_Work to complete_: The expected answer is the set of lines in the data below between the line holding "Apple Inc. is" and the line holding "l'adolescent à son ins", inclusive, written out exactly.

***** Data shown

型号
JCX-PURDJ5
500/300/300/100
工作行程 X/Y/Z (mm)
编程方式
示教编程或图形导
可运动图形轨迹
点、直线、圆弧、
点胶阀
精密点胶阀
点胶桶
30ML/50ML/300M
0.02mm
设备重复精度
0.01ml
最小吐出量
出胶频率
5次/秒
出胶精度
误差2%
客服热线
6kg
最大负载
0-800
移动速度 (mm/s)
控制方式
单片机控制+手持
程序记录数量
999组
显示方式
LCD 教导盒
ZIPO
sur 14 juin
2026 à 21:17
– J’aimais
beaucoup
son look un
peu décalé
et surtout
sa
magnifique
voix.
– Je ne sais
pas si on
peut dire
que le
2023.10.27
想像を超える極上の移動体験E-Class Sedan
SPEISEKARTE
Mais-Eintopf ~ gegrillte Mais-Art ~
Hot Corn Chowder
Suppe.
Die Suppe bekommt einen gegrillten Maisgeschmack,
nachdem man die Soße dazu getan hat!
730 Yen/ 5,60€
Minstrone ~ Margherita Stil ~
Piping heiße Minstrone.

**********
***** Data shown

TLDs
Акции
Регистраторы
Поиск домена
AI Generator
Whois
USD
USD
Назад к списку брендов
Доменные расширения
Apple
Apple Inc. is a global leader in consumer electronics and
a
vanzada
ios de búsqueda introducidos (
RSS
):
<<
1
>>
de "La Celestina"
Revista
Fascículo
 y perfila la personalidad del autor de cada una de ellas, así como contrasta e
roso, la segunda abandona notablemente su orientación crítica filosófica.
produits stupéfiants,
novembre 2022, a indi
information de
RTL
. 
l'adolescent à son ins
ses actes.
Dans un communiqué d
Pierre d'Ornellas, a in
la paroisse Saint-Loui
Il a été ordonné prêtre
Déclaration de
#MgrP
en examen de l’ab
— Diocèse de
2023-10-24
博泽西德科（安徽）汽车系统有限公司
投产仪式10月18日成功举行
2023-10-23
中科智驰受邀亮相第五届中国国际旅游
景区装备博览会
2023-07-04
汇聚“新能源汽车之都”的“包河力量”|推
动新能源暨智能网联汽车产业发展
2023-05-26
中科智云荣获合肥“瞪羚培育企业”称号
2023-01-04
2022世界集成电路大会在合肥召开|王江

**********
***** Data shown

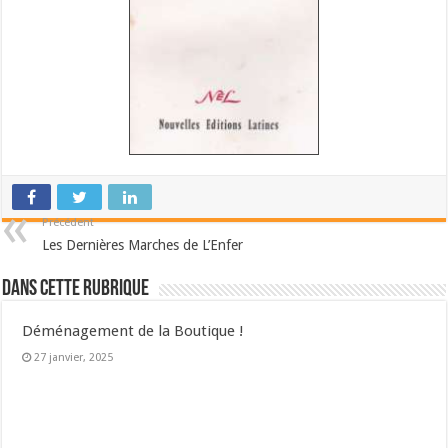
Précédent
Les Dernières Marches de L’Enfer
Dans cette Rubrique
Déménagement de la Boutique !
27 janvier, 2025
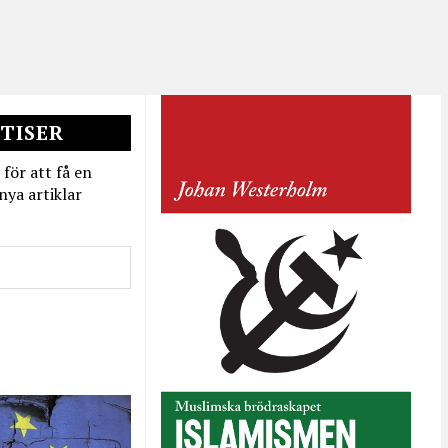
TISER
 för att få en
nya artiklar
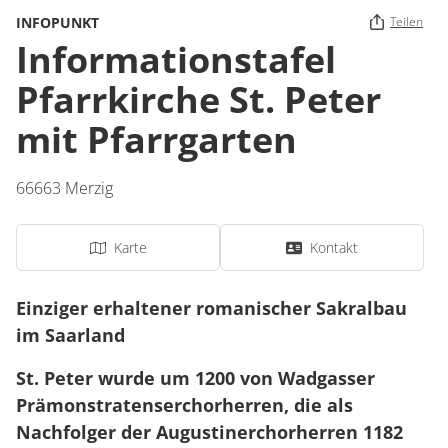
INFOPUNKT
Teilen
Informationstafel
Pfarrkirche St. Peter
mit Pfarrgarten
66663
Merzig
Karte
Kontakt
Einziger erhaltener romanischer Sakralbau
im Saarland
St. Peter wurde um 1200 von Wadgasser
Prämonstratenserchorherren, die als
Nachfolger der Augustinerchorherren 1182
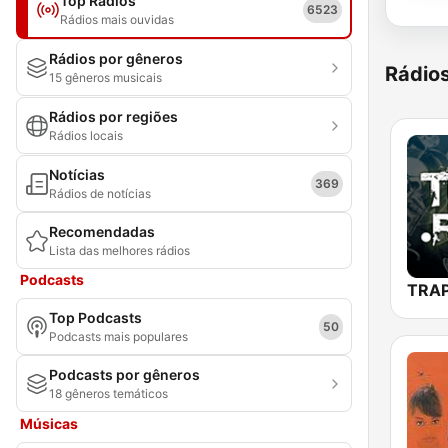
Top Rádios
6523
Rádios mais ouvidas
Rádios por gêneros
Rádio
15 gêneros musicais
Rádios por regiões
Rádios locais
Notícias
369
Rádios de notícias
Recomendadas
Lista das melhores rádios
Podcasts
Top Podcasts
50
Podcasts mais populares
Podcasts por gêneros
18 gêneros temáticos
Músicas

**********

_The answer_:
Apple Inc. is a global leader in consumer electronics and
a
vanzada
ios de búsqueda introducidos (
RSS
):
<<
1
>>
de "La Celestina"
Revista
Fascículo
 y perfila la personalidad del autor de cada una de ellas, así como contrasta e
roso, la segunda abandona notablemente su orientación crítica filosófica.
produits stupéfiants,
novembre 2022, a indi
information de
RTL
. 
l'adolescent à son ins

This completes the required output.